ACTION ITEM A:
According to the OpenCL mutex post, on which test platform does the mutex code fail to execute?
━━━━━━━━━━━━━━━━
Eureka

>> Wednesday, April 27, 2011

NOTE: Though theoretically sound, this mutex code fails to execute on some systems. In particular, it fails to execute on my Linux/AMD test platform. Be warned.

I've spent some time coding a global memory barrier using OpenCL's atomic functions, and I think I've succeeded. This is different than barrier(CLK_GLOBAL_MEM_FENCE), which only synchronizes work-items within a work-group. In my tests, the code synchronizes work-items across different work-groups. Here's the code:

#pragma OPENCL EXTENSION cl_khr_global_int32_base_atomics : enable

#define LOCK(a) atom_cmpxchg(a, 0, 1)
#define UNLOCK(a) atom_xchg(a, 0)

__kernel void mutex_test(__global int *count, __global int *mutex) {

   if(get_local_id(0) == 0) {

      /* Increment the count */
      while(LOCK(mutex));
      *count += 1;
      UNLOCK(mutex);

      /* Wait for everyone else to increment the count */
      int waiting = 1;
      while(waiting) {
         while(LOCK(mutex));
         if(*count == get_num_groups(0)) {
            waiting = 0;
         }
         UNLOCK(mutex);
      }
   }
}

In this code, LOCK atomically reads the value at mutex and checks to see if it's unlocked (0). If it's unlocked, LOCK sets the mutex value to its locked value (1), and then accesses the critical section. Then, UNLOCK sets the mutex value to its unlocked value (0).
━━━━━━━━━━━━━━━━
ACTION ITEM B:
Turn the lines read from the records below into a JSON list of strings, one string per line, skipping blank lines. Leave the pictures out.

MATERIAL TO PROCESS:
━━━━━━━━━━━━━━━━
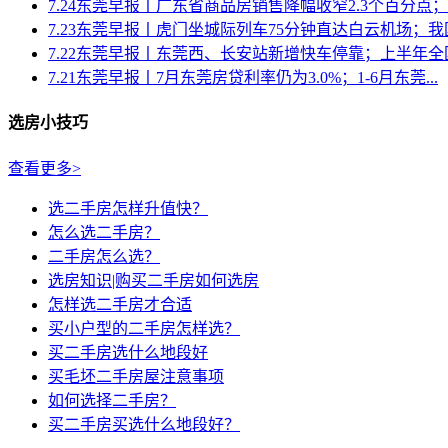
7.24东莞早报丨广东省商品房销售降幅收窄2.3个百分点；《
7.23东莞早报丨虎门坐城际列车75分钟直达白云机场；我国房
7.22东莞早报丨东莞西、长安站新增快车停靠；上半年全国
7.21东莞早报丨7月东莞房贷利率仍为3.0%；1-6月东莞...
选房小技巧
查看更多>
选二手房怎样升值快？
怎么选二手房？
二手房怎么选？
选房知识|购买二手房如何选房
怎样选二手房才合适
买小户型的二手房怎样选？
买二手房选什么地段好
买毛坯二手房屋注意事项
如何选择二手房？
买二手房买选什么地段好？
━━━━━━━━━━━━━━━━
WRITTEN ANSWER A:
The author's Linux/AMD test platform.

WRITTEN ANSWER B:
[
  "7.24东莞早报丨广东省商品房销售降幅收窄2.3个百分点；《",
  "7.23东莞早报丨虎门坐城际列车75分钟直达白云机场；我国房",
  "7.22东莞早报丨东莞西、长安站新增快车停靠；上半年全国",
  "7.21东莞早报丨7月东莞房贷利率仍为3.0%；1-6月东莞...",
  "选房小技巧",
  "查看更多>",
  "选二手房怎样升值快？",
  "怎么选二手房？",
  "二手房怎么选？",
  "选房知识|购买二手房如何选房",
  "怎样选二手房才合适",
  "买小户型的二手房怎样选？",
  "买二手房选什么地段好",
  "买毛坯二手房屋注意事项",
  "如何选择二手房？",
  "买二手房买选什么地段好？"
]